Quote every line of all the records below verbatim, keeping the original order and wording.
· · · ·
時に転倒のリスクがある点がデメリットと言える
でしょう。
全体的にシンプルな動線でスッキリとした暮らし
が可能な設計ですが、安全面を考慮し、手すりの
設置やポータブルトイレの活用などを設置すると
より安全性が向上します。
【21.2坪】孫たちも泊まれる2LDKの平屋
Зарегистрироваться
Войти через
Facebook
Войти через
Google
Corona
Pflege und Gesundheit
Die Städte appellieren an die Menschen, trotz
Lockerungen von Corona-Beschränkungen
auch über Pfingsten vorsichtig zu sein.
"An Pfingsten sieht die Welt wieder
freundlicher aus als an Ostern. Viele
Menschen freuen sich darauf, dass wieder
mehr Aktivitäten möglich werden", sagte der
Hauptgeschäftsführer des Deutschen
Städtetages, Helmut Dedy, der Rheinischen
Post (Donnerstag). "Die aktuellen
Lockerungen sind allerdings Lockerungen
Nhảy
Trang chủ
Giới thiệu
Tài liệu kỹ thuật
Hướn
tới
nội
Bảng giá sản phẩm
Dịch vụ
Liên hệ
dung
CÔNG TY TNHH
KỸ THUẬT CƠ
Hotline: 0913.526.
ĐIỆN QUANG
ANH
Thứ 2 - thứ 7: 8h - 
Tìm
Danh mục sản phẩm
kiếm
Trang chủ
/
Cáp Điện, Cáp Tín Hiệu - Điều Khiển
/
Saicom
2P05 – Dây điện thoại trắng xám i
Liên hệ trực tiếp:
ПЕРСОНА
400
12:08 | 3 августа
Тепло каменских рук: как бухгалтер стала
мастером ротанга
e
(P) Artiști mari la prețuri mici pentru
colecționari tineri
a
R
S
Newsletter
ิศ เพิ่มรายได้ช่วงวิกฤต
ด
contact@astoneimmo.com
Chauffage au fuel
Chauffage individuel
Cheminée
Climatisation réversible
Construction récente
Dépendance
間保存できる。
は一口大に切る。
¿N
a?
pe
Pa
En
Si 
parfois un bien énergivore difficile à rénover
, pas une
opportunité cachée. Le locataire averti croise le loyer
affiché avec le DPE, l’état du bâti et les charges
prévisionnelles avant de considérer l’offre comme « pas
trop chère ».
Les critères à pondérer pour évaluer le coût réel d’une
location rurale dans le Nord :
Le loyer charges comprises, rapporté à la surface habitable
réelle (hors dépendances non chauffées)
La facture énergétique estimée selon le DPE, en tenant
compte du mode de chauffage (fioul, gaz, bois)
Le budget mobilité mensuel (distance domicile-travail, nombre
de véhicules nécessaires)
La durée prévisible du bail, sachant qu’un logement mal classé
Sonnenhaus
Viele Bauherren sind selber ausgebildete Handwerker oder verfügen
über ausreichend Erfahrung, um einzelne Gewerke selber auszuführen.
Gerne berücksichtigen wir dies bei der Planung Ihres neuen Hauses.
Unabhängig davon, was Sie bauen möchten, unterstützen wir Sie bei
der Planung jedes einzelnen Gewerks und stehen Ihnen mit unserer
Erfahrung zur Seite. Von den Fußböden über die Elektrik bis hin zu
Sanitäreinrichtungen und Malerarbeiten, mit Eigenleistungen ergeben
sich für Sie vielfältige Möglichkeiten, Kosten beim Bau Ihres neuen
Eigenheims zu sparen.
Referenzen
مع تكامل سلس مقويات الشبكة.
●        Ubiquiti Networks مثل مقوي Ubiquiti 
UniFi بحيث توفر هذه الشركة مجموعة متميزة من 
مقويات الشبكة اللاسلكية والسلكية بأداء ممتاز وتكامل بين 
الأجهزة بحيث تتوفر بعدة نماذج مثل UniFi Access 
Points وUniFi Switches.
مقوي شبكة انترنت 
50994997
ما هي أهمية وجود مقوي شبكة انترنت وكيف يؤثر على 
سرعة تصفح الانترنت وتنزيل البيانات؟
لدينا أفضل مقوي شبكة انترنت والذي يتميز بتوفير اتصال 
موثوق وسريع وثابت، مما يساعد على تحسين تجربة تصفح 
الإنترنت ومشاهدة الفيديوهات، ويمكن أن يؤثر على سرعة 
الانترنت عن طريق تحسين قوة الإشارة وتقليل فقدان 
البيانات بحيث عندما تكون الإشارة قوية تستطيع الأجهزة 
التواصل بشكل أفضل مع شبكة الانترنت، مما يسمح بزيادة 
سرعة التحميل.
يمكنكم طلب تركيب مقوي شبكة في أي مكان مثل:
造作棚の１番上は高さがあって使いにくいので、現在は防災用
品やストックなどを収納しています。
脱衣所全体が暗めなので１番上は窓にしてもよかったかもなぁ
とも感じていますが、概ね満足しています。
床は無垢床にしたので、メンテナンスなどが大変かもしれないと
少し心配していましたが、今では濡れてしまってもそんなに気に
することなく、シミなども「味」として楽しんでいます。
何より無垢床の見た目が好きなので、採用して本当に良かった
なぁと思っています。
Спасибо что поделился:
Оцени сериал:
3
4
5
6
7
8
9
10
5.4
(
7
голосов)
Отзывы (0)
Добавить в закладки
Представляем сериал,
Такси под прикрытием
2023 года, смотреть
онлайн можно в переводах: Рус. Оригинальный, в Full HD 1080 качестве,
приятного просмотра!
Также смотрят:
· · · ·
EXERCISE RESULT:
時に転倒のリスクがある点がデメリットと言える
でしょう。
全体的にシンプルな動線でスッキリとした暮らし
が可能な設計ですが、安全面を考慮し、手すりの
設置やポータブルトイレの活用などを設置すると
より安全性が向上します。
【21.2坪】孫たちも泊まれる2LDKの平屋
Зарегистрироваться
Войти через
Facebook
Войти через
Google
Corona
Pflege und Gesundheit
Die Städte appellieren an die Menschen, trotz
Lockerungen von Corona-Beschränkungen
auch über Pfingsten vorsichtig zu sein.
"An Pfingsten sieht die Welt wieder
freundlicher aus als an Ostern. Viele
Menschen freuen sich darauf, dass wieder
mehr Aktivitäten möglich werden", sagte der
Hauptgeschäftsführer des Deutschen
Städtetages, Helmut Dedy, der Rheinischen
Post (Donnerstag). "Die aktuellen
Lockerungen sind allerdings Lockerungen
Nhảy
Trang chủ
Giới thiệu
Tài liệu kỹ thuật
Hướn
tới
nội
Bảng giá sản phẩm
Dịch vụ
Liên hệ
dung
CÔNG TY TNHH
KỸ THUẬT CƠ
Hotline: 0913.526.
ĐIỆN QUANG
ANH
Thứ 2 - thứ 7: 8h - 
Tìm
Danh mục sản phẩm
kiếm
Trang chủ
/
Cáp Điện, Cáp Tín Hiệu - Điều Khiển
/
Saicom
2P05 – Dây điện thoại trắng xám i
Liên hệ trực tiếp:
ПЕРСОНА
400
12:08 | 3 августа
Тепло каменских рук: как бухгалтер стала
мастером ротанга
e
(P) Artiști mari la prețuri mici pentru
colecționari tineri
a
R
S
Newsletter
ิศ เพิ่มรายได้ช่วงวิกฤต
ด
contact@astoneimmo.com
Chauffage au fuel
Chauffage individuel
Cheminée
Climatisation réversible
Construction récente
Dépendance
間保存できる。
は一口大に切る。
¿N
a?
pe
Pa
En
Si 
parfois un bien énergivore difficile à rénover
, pas une
opportunité cachée. Le locataire averti croise le loyer
affiché avec le DPE, l’état du bâti et les charges
prévisionnelles avant de considérer l’offre comme « pas
trop chère ».
Les critères à pondérer pour évaluer le coût réel d’une
location rurale dans le Nord :
Le loyer charges comprises, rapporté à la surface habitable
réelle (hors dépendances non chauffées)
La facture énergétique estimée selon le DPE, en tenant
compte du mode de chauffage (fioul, gaz, bois)
Le budget mobilité mensuel (distance domicile-travail, nombre
de véhicules nécessaires)
La durée prévisible du bail, sachant qu’un logement mal classé
Sonnenhaus
Viele Bauherren sind selber ausgebildete Handwerker oder verfügen
über ausreichend Erfahrung, um einzelne Gewerke selber auszuführen.
Gerne berücksichtigen wir dies bei der Planung Ihres neuen Hauses.
Unabhängig davon, was Sie bauen möchten, unterstützen wir Sie bei
der Planung jedes einzelnen Gewerks und stehen Ihnen mit unserer
Erfahrung zur Seite. Von den Fußböden über die Elektrik bis hin zu
Sanitäreinrichtungen und Malerarbeiten, mit Eigenleistungen ergeben
sich für Sie vielfältige Möglichkeiten, Kosten beim Bau Ihres neuen
Eigenheims zu sparen.
Referenzen
مع تكامل سلس مقويات الشبكة.
●        Ubiquiti Networks مثل مقوي Ubiquiti 
UniFi بحيث توفر هذه الشركة مجموعة متميزة من 
مقويات الشبكة اللاسلكية والسلكية بأداء ممتاز وتكامل بين 
الأجهزة بحيث تتوفر بعدة نماذج مثل UniFi Access 
Points وUniFi Switches.
مقوي شبكة انترنت 
50994997
ما هي أهمية وجود مقوي شبكة انترنت وكيف يؤثر على 
سرعة تصفح الانترنت وتنزيل البيانات؟
لدينا أفضل مقوي شبكة انترنت والذي يتميز بتوفير اتصال 
موثوق وسريع وثابت، مما يساعد على تحسين تجربة تصفح 
الإنترنت ومشاهدة الفيديوهات، ويمكن أن يؤثر على سرعة 
الانترنت عن طريق تحسين قوة الإشارة وتقليل فقدان 
البيانات بحيث عندما تكون الإشارة قوية تستطيع الأجهزة 
التواصل بشكل أفضل مع شبكة الانترنت، مما يسمح بزيادة 
سرعة التحميل.
يمكنكم طلب تركيب مقوي شبكة في أي مكان مثل:
造作棚の１番上は高さがあって使いにくいので、現在は防災用
品やストックなどを収納しています。
脱衣所全体が暗めなので１番上は窓にしてもよかったかもなぁ
とも感じていますが、概ね満足しています。
床は無垢床にしたので、メンテナンスなどが大変かもしれないと
少し心配していましたが、今では濡れてしまってもそんなに気に
することなく、シミなども「味」として楽しんでいます。
何より無垢床の見た目が好きなので、採用して本当に良かった
なぁと思っています。
Спасибо что поделился:
Оцени сериал:
3
4
5
6
7
8
9
10
5.4
(
7
голосов)
Отзывы (0)
Добавить в закладки
Представляем сериал,
Такси под прикрытием
2023 года, смотреть
онлайн можно в переводах: Рус. Оригинальный, в Full HD 1080 качестве,
приятного просмотра!
Также смотрят:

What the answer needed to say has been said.